Not a lawyer, but 1) consider that sharing flyers is the normal use of the thing, and it's precisely what the business wants, to have their marketing spread to whoever needs them. 2) Doubt there's a law that whatever permission you implicitly granted by personally handing your work is revoked as soon as they find a way to make money from it. 3) This is kind of Groupon's business model: to group coupons (which business flyers also typically are). It benefited the businesses and I don't think Groupon needed to pay the businesses for a copyright license to do them the favor of furthering their marketing. Rather Groupon got better deals from the businesses because Groupon had better reach. They had better reach because people that wanted coupons to save money could just buy the little booklet instead of driving around collecting one or two at different locations.

1 comments

You're confusing distribution with copyright. Even free flyers or public YouTube videos are copyrighted.

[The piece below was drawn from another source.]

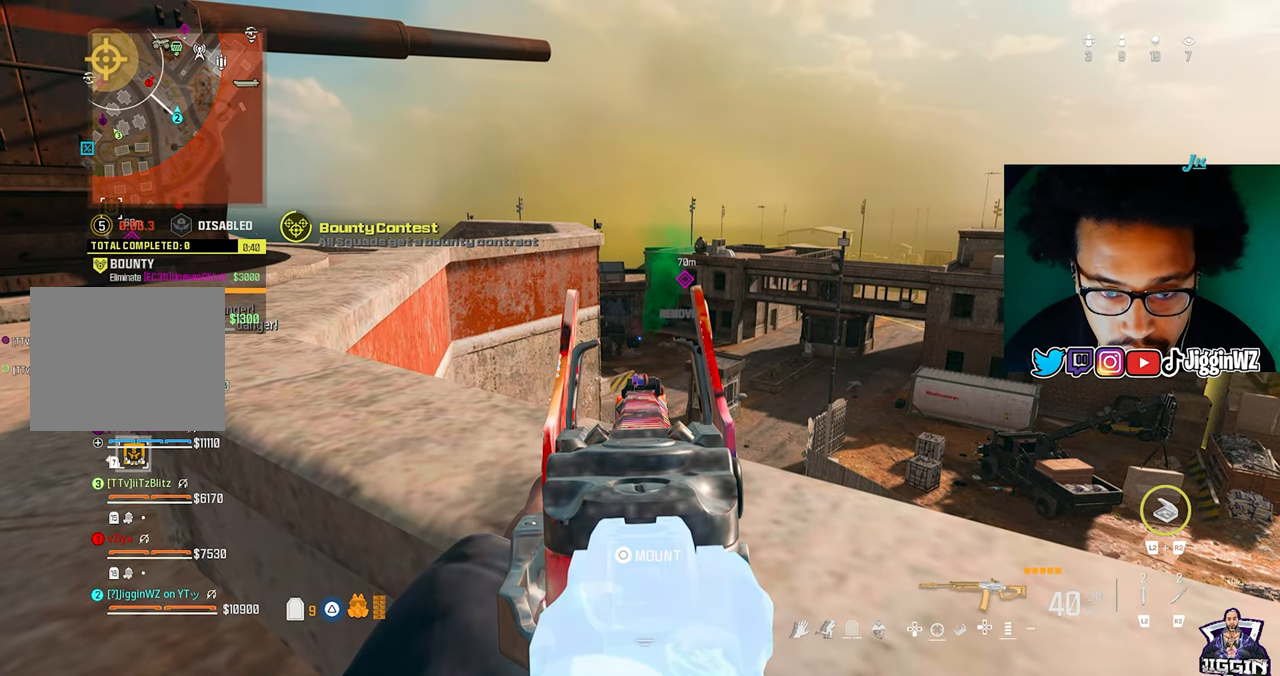
{"buttons": [], "left_stick": "center", "right_stick": "center"}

If you draw a flyer then I use that flyer as a cover for a book I'm selling, you will likely win in court. (I say likely because it's up to the judge, but there's a lot of case law here.)

> permission you implicitly granted

There is nothing you implicitly grant anyone, except for ownership (which is explicit, because I gave the thing to you).

If you've been following pop news there's actually a really interesting parallel to this in the lego case. Assuming the legos were consigned, assuming they were physically transferred with the store when the ownership changed, and assuming the new owners or sellers knew or had cause to know that they were consigned goods... the new owners of the store had absolutely no right to claim them as their property. Just because you physically have something it doesn't mean you own it - if you've ever heard that famously oversimplified saying "Possession is 9/10ths of the law" both consignment and distribution with limited rights are cases where we're talking about that last tenth.
Totally correct, though I do think a contract was signed in the LEGO case you're referencing. So "common law 9/10ths" doesn't even come into play here because people signed stuff.